MACRA – which birthed the QPP and MIPS – came along in 2015 in large part due to Congress’s ongoing struggle with the old Sustainable Growth Rate method to control spend­ing on Medicare services. By 2015, the SGR was going to result in a dra­matic physician payment reduction of more than 20 percent. That reality would have had serious implica­tions for doctors’ ability to accept Medicare patients.

MACRA replaced the SGR, putting in place both incentives and penalties for physicians and health systems that fall short of quality measures. The goal of MIPS is to tie 50 percent of Medicare reimburse­ments to a quality reporting and scoring system by 2019. CMS would like to eliminate fee-for-service entirely – with commercial insurers following along, no doubt – by the middle of the next decade.
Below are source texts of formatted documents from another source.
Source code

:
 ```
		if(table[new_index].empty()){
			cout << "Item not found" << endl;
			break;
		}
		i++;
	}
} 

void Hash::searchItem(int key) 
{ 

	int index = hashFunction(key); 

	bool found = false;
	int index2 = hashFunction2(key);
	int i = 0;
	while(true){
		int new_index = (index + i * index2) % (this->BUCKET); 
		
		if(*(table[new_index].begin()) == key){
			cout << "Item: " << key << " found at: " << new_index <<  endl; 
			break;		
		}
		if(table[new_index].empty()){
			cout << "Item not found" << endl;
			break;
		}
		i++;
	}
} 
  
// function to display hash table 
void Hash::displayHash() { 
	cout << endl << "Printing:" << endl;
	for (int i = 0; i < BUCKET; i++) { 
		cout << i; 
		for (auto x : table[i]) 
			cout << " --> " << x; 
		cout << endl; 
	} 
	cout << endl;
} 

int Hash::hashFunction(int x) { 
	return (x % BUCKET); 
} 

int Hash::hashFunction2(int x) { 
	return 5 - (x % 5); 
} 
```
It’s a tall order, indeed, but the data-fueled, value-based care train is rolling full steam ahead. The future of payment models and quality care – the equation that equals value – will be increasingly tied to pop­ulation health, social determinants such as transportation and societal factors, coordination of care, bundled payments, coordination of care, and more.

With quality measures and financial incentives driving improvement, there are now 2,100-plus measures for large health systems to track and report. But this financial and quality evolution in healthcare is not so unique. How different are automobiles from the 1950s, considering environmental and safety rules?

Though value-based care still seems like a new concept for many healthcare providers and health systems, the new reality has been headed our way for a few decades now. And the new reality of value-based care is not an option for most providers, especially as both public and commercial payers are now driving the train.